Message [msg 500] is significant because it represents a moment of learning and adaptation. The assistant has tried the straightforward approach (install sglang), the targeted approach (install flashinfer first, then sglang), and the source approach (clone and install from source). All have failed. Rather than continuing to retry the same approaches with different timeout values, the assistant steps back, diagnoses the common failure mode (the resolver), and designs a new strategy.

This is the essence of effective debugging: not just trying harder, but trying differently. The assistant could have increased the timeout to 30 minutes and waited. It could have tried a different package manager (pip instead of uv). It could have abandoned the LXC approach entirely.
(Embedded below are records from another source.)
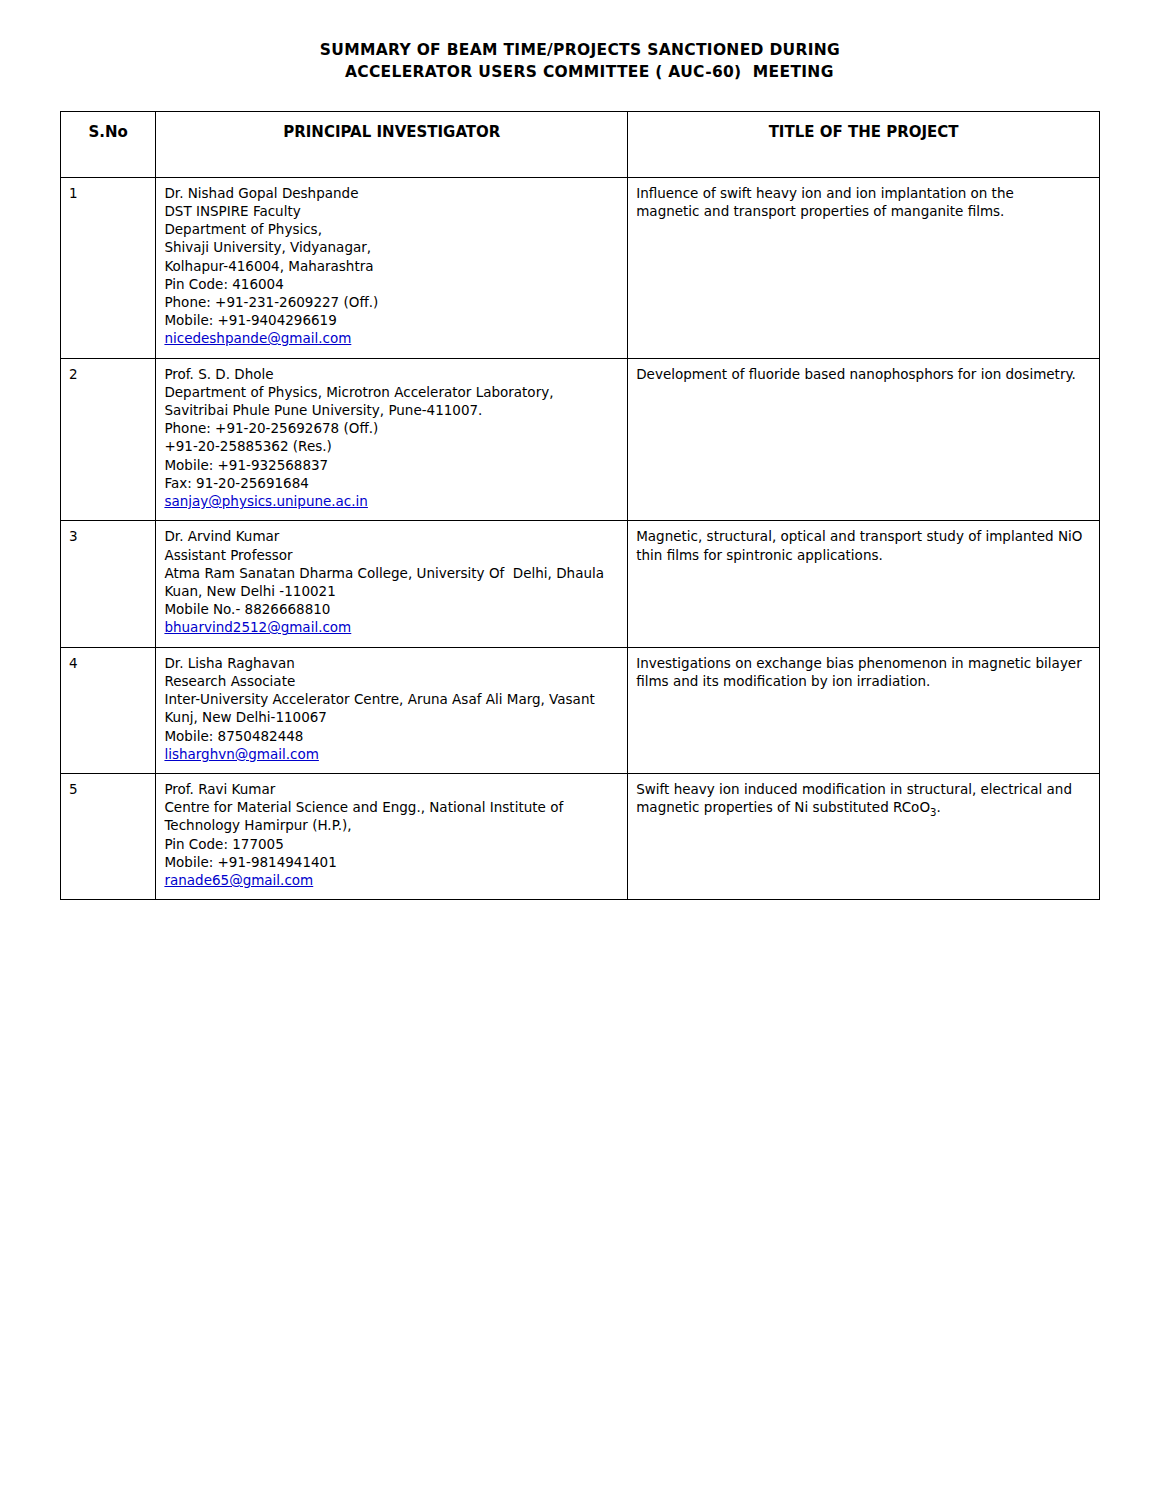SUMMARY OF BEAM TIME/PROJECTS SANCTIONED DURINGACCELERATOR USERS COMMITTEE ( AUC-60) MEETING
| S.No | PRINCIPAL INVESTIGATOR | TITLE OF THE PROJECT |
| --- | --- | --- |
| 1 | Dr. Nishad Gopal Deshpande DST INSPIRE Faculty Department of Physics, Shivaji University, Vidyanagar, Kolhapur-416004, Maharashtra Pin Code: 416004 Phone: +91-231-2609227 (Off.) Mobile: +91-9404296619 nicedeshpande@gmail.com | Influence of swift heavy ion and ion implantation on the magnetic and transport properties of manganite films. |
| 2 | Prof. S. D. Dhole Department of Physics, Microtron Accelerator Laboratory, Savitribai Phule Pune University, Pune-411007. Phone: +91-20-25692678 (Off.) +91-20-25885362 (Res.) Mobile: +91-932568837 Fax: 91-20-25691684 sanjay@physics.unipune.ac.in | Development of fluoride based nanophosphors for ion dosimetry. |
| 3 | Dr. Arvind Kumar Assistant Professor Atma Ram Sanatan Dharma College, University Of Delhi, Dhaula Kuan, New Delhi -110021 Mobile No.- 8826668810 bhuarvind2512@gmail.com | Magnetic, structural, optical and transport study of implanted NiO thin films for spintronic applications. |
| 4 | Dr. Lisha Raghavan Research Associate Inter-University Accelerator Centre, Aruna Asaf Ali Marg, Vasant Kunj, New Delhi-110067 Mobile: 8750482448 lisharghvn@gmail.com | Investigations on exchange bias phenomenon in magnetic bilayer films and its modification by ion irradiation. |
| 5 | Prof. Ravi Kumar Centre for Material Science and Engg., National Institute of Technology Hamirpur (H.P.), Pin Code: 177005 Mobile: +91-9814941401 ranade65@gmail.com | Swift heavy ion induced modification in structural, electrical and magnetic properties of Ni substituted RCoO 3 . |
Instead, it decomposed the problem into smaller pieces — install each dependency group separately — to isolate the specific package causing the hang.

The message also illustrates a pattern common in complex infrastructure work: the most important decisions are often communicated in the fewest words. "The resolver is still hanging" is a diagnosis that summarizes hours of failed attempts and diagnostic probes. "Let me try a different approach" is a strategic pivot that reorients the entire installation process. The brevity of the message belies the depth of reasoning behind it.

Conclusion

Message [msg 500] captures a quiet but crucial moment in a complex ML infrastructure deployment. The assistant, faced with repeated failures to install sglang in an LXC container with 8 Blackwell GPUs, diagnoses the problem as a hanging dependency resolver and pivots to a piecewise installation strategy. While subsequent messages would reveal that the specific culprit was vllm's lack of a CUDA 12.8 wheel, and while the broader CUDA initialization issue on the Proxmox host remained unresolved, this message represents a clear instance of diagnostic reasoning and strategic adaptation. In the world of AI-assisted coding and infrastructure management, such moments — where the assistant recognizes failure, analyzes its cause, and changes approach — are far more valuable than the routine successes that precede them.